The PPIF plan allows investors who want to bid on distressed assets to use Treasury matching funds plus FDIC “non-recourse loans” to lever up their investments. The combined leverage is about 12:1, so a hedge fund that wants to buy $100 worth of toxic assets would end up investing about $7 of its own money. What’s more, since the FDIC loan is non-recourse, it means that if the investment goes bad the hedge fund doesn’t have to pay back the loan. It only loses its original $7. What a beautiful deal; For investors, this is a great deal. If the investment does well, they make lots of money. If it tanks, they can only lose $7. I’ll take it.

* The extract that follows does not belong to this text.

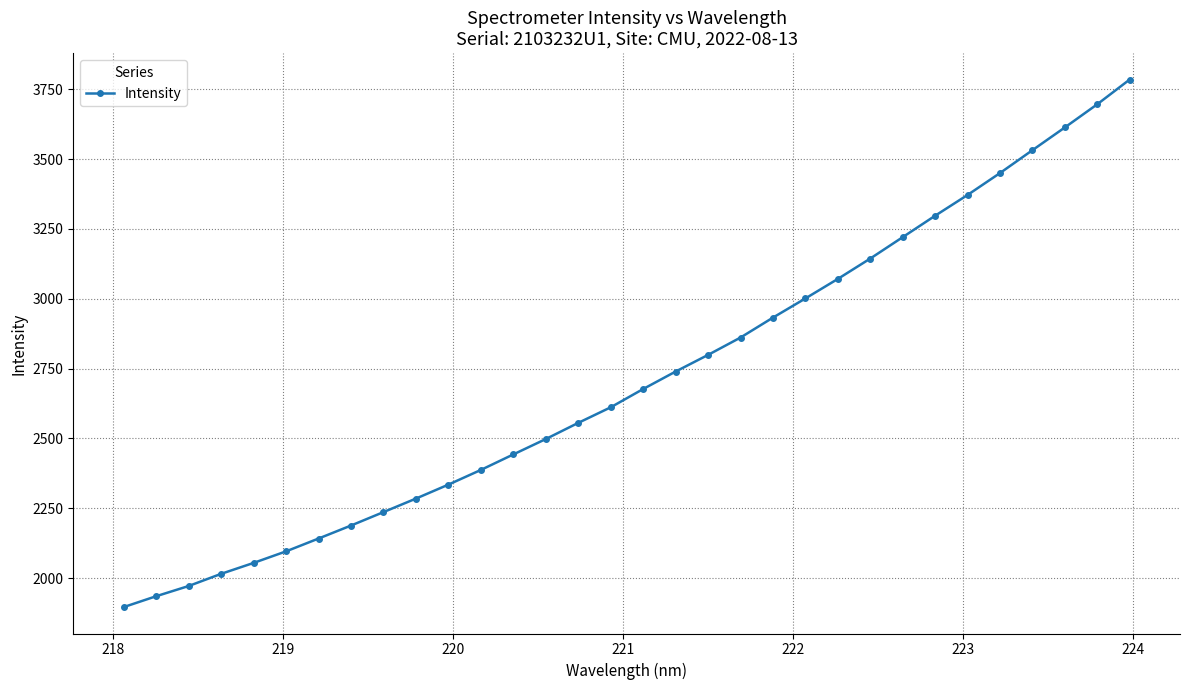

True or false: the data has more than 2 interior local peaks.

False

However, thinking from the other side-
I have more questions than I have answers for. There is some good discussion by Rotorybomb including mathematical modeling. There are good Q&A as well. You may want to read it to acquaint yourself with what’s going on with the plan that is expected to solve the issue. He has done an excellent job to provide a crux.
I understand, the government is different from a business person and probably need to take steps which are contrary to pure business sense. The plans needs to be attractive enough to have private investors come on board. But at the end, risk is a risk. And risk should be compensated with appropriate rewards or vice versa. Lastly private sectors leveraging brought this crisis, now the de-leveraging is taking place. Now it is the government that is leveraging up. What will happen when the government de-leveraging starts? When and How?
I don’t know if this is beginning of a new trouble or an end to the trouble we are going through. Only time will tell. In the meanwhile, enjoy the rallies. Trade carefully and go long selectively and in incremental steps should you choose to go long.